James T. Dobbins III, Ph.D., Current President of AAPM, Gives Opening Remarks at RSNA 2021

James T. Dobbins III, PH.D., served as president-elect of the American Association of Physicists in Medicine (AAPM), for a year in 2020 before becoming president in 2021.  AAPM is the leading organization of medical physics in the nation and the largest national organization of medical physics worldwide.  Dr. Dobbins holds a Ph.D. in physics from the University of Wisconsin-Madison and joined the faculty of the School of Medicine at Duke in 1985.  He became the founding director of the Duke Medical Physics Graduate Program in 2005 and directed that program for a decade, during which time it rose to become one of the top programs in the country.  He became Associate Vice Provost in 2015, overseeing the academic and programmatic aspects of Duke Kunshan programs for Duke.

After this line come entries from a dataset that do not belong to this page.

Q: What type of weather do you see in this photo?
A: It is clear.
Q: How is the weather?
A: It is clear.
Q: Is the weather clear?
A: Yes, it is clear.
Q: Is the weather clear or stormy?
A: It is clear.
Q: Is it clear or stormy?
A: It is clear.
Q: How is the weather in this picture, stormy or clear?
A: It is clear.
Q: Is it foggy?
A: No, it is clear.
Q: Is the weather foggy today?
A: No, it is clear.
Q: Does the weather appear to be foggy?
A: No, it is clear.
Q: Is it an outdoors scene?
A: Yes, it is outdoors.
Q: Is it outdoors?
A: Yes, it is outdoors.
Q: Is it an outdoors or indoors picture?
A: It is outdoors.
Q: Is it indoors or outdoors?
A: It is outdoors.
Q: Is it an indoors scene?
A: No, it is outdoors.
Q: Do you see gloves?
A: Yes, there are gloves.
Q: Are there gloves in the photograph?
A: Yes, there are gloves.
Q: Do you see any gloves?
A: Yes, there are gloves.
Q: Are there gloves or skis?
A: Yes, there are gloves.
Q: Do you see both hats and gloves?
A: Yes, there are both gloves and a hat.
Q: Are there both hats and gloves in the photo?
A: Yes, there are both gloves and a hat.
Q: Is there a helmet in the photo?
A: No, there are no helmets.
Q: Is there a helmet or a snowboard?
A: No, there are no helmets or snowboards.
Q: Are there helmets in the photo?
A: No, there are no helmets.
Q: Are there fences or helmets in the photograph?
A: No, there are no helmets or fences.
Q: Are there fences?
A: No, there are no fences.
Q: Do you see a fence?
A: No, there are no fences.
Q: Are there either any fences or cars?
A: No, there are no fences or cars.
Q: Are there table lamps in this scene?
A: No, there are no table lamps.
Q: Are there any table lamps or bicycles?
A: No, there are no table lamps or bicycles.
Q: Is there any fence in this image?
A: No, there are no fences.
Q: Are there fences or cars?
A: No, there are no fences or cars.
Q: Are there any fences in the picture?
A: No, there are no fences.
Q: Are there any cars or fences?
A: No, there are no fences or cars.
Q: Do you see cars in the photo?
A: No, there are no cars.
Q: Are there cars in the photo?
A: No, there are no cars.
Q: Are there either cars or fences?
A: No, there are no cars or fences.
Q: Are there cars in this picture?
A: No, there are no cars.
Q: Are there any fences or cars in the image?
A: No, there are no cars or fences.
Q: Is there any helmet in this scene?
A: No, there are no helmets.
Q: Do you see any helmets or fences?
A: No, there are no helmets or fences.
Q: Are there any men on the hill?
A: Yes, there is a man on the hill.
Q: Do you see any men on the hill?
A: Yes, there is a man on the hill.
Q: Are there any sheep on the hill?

His area of expertise is advanced diagnostic imaging.  He has twice won awards for best paper of the year in a scientific journal for work in the science of medical imaging.  His areas of research focus have been quantitative measures of image quality and new techniques relevant to cancer imaging.  An internationally recognized scholar in digital imaging, he has developed two techniques that are now in use clinically in hundreds of hospitals worldwide. He has also developed a novel approach for producing lower-cost CT for low- and middle-income countries.

He was elected Fellow of the AAPM in 2009 and served as chair of its Education Council since 2016, helping to shape national standards for graduate and residency education.  He was also co-founder and president of the Society of Directors of Academic Medical Physics Programs, a professional society dedicated to improving the coordination of educational programs in medical physics.

Group picture of Dr. Dobbins and other speakers
Pictured here with other speakers at the RSNA/AAPM Symposium, L to R:  Cynthia McCollough, Ph.D.; Mary Mahoney, MD; James Dobbins, Ph.D.; JG Fletcher, MD; Guang-Hong Chen, PhD

Thank you, James, for the contributions you make here at Duke Radiology and around the world.